Des outils, des discours… et une réalité qui résiste

  • Côté employeurs, la charte « Santé mentale au travail » est encore très peu reprise par les collectivités. Le symbole est parlant : le sujet est reconnu, mais il peine à devenir une priorité concrète, structurée et suivie.
  • De son côté, la DGAFP (Direction générale de l’administration et de la fonction publique) annonce un cycle de conférences, un agenda social et des travaux dédiés, en rappelant que la santé mentale doit être pleinement intégrée à la prévention et aux politiques de santé au travail.

Très bien. Mais la question n’est pas « est-ce qu’on en parle ? »

La question est : est-ce qu’on change ce qui abîme ?

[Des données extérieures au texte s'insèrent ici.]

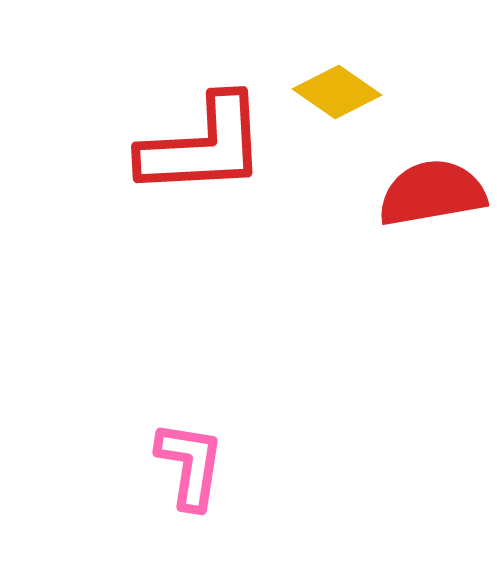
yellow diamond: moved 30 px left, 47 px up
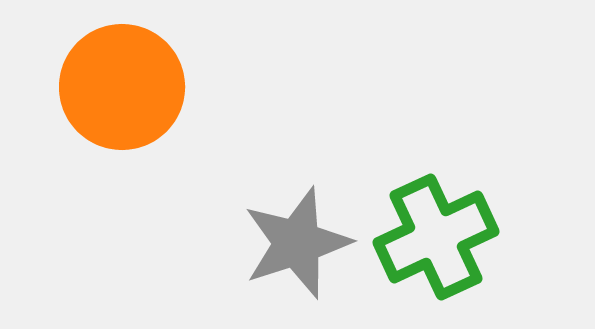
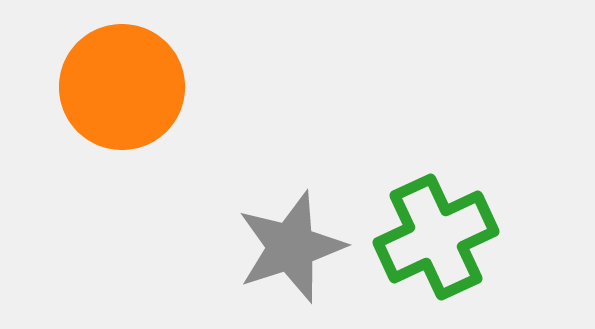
gray star: moved 6 px left, 4 px down
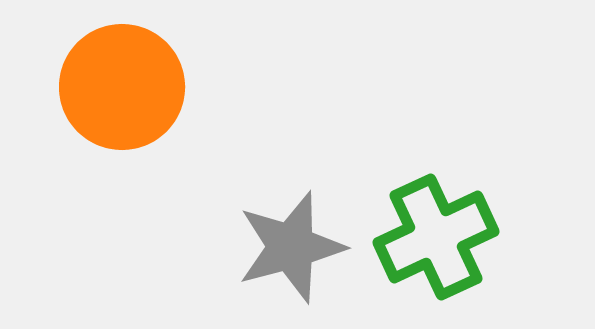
gray star: rotated 3 degrees clockwise
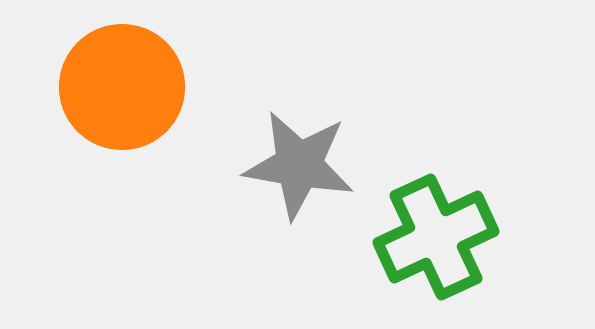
gray star: moved 8 px right, 82 px up; rotated 25 degrees clockwise
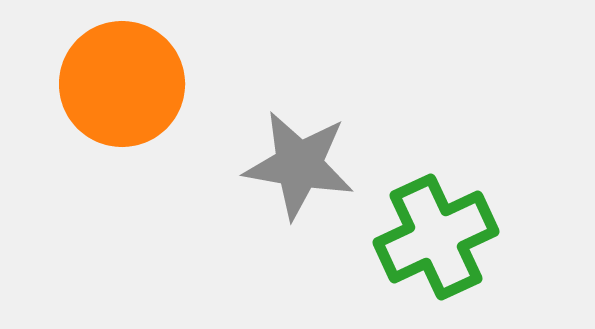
orange circle: moved 3 px up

Le problème n’est pas dans les têtes : il est dans l’organisation

À force de répéter « sens », « prévention », « qualité de vie », on finit par laisser entendre que la solution serait surtout individuelle : mieux gérer son stress, mieux « prendre du recul », mieux communiquer, mieux s’adapter.

La réalité, c’est que la santé mentale au travail est d’abord une question collective et d’organisation :

  • effectifs insuffisants, vacance de postes, turn-over ;
  • injonctions contradictoires, urgences permanentes, réorganisations à répétition ;
  • charge administrative qui explose, outils inadaptés, manque de temps pour faire du travail de qualité ;
  • tensions avec le public, agressivité, isolement ;
  • plannings et amplitudes qui usent ;
  • absence de marges de manœuvre, décisions prises loin du terrain.

Quand le cadre se dégrade, les personnes encaissent. Puis craquent.

Et trop souvent, on résume ensuite cela à des « fragilités », des « problèmes de posture », des « difficultés relationnelles ».

Et à la fin, qui porte la faute ? Les mêmes.

Il y a un mécanisme bien connu dans les services : quand l’organisation dysfonctionne, on finit par chercher des responsables individuels.

On charge les agents : « manque d’implication », « résistance au changement », « mauvaise volonté ».

On charge les cadres de proximité : « mauvais management », « défaut d’animation », « manque de fermeté ».

Comme si l’épuisement venait d’un manque de vertu.

Comme si les tensions venaient d’un défaut de caractère.

Comme si les arrêts, les départs, les conflits, les larmes, les accidents, les crises… n’étaient pas, d’abord, les symptômes d’un système qui abîme.

Ce que l’UNSA CASVP rappelle

La santé mentale au travail se protège d’abord par des décisions d’organisation.

Et cela se traduit concrètement par des moyens, des effectifs, du temps, des outils fiables et des règles tenables.

Une exigence simple : cesser de transformer une crise d’organisation en procès fait aux personnes.

Si la santé mentale est vraiment une priorité, alors elle doit se voir là où ça compte : dans le travail réel, au quotidien.